**TASK BRIEF**. All lines of the material must be output verbatim.

**DATA SUPPLIED**.
────

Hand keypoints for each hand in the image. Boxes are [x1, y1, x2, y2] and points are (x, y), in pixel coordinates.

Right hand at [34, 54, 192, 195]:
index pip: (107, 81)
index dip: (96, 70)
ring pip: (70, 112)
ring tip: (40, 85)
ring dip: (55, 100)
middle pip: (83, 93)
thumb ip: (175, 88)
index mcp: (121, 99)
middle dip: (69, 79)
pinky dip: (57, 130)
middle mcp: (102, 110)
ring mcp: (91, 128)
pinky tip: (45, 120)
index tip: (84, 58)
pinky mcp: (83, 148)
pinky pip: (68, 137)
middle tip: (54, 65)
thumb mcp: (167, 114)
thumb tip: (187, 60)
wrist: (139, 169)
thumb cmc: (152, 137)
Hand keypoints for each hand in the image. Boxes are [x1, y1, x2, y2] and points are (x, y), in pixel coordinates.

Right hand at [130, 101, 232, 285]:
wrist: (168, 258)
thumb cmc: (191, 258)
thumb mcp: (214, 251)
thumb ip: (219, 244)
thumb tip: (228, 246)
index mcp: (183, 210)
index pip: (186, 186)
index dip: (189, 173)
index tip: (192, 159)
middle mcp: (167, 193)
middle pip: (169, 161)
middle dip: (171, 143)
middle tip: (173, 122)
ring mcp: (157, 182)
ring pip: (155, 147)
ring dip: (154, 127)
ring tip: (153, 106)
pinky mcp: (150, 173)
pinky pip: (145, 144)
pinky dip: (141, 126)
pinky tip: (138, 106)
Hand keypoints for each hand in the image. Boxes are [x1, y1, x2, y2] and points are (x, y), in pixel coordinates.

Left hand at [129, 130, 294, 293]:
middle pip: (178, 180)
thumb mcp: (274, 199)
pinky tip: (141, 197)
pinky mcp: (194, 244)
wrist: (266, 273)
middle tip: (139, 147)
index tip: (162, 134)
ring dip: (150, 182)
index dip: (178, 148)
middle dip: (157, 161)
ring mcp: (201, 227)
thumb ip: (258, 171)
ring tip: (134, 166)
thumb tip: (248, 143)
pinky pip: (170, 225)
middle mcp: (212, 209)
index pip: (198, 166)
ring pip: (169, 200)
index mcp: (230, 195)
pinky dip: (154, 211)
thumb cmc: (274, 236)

────

**RESPONSE TO THIS TASK**.
Hand keypoints for each hand in the image. Boxes are [x1, y1, x2, y2] and points are (x, y), in pixel coordinates.

Right hand at [34, 54, 192, 195]:
index pip: (107, 81)
index dip: (96, 70)
ring pip: (70, 112)
ring tip: (40, 85)
ring dip: (55, 100)
middle pip: (83, 93)
thumb ip: (175, 88)
index mcp: (121, 99)
middle dip: (69, 79)
pinky dip: (57, 130)
middle mcp: (102, 110)
ring mcp: (91, 128)
pinky tip: (45, 120)
index tip: (84, 58)
pinky mcp: (83, 148)
pinky pip: (68, 137)
middle tip: (54, 65)
thumb mcp: (167, 114)
thumb tip: (187, 60)
wrist: (139, 169)
thumb cmc: (152, 137)
Hand keypoints for each hand in the image. Boxes are [x1, y1, x2, y2] and points are (x, y), in pixel coordinates.

Right hand at [130, 101, 232, 285]:
wrist: (168, 258)
thumb cmc: (191, 258)
thumb mcp: (214, 251)
thumb ip: (219, 244)
thumb tip: (228, 246)
index mcp: (183, 210)
index pip: (186, 186)
index dip: (189, 173)
index tip: (192, 159)
middle mcp: (167, 193)
middle pip: (169, 161)
middle dip: (171, 143)
middle tip: (173, 122)
ring mcp: (157, 182)
ring pip: (155, 147)
ring dip: (154, 127)
ring tip: (153, 106)
pinky mcp: (150, 173)
pinky pip: (145, 144)
pinky dip: (141, 126)
pinky tip: (138, 106)
Hand keypoints for each hand in the image. Boxes are [x1, y1, x2, y2] and points are (x, y), in pixel coordinates.

Left hand at [129, 130, 294, 293]:
middle pip: (178, 180)
thumb mcp: (274, 199)
pinky tip: (141, 197)
pinky mcp: (194, 244)
wrist: (266, 273)
middle tip: (139, 147)
index tip: (162, 134)
ring dip: (150, 182)
index dip: (178, 148)
middle dip: (157, 161)
ring mcp: (201, 227)
thumb ip: (258, 171)
ring tip: (134, 166)
thumb tip: (248, 143)
pinky pip: (170, 225)
middle mcp: (212, 209)
index pip: (198, 166)
ring pip: (169, 200)
index mcp: (230, 195)
pinky dip: (154, 211)
thumb cmc: (274, 236)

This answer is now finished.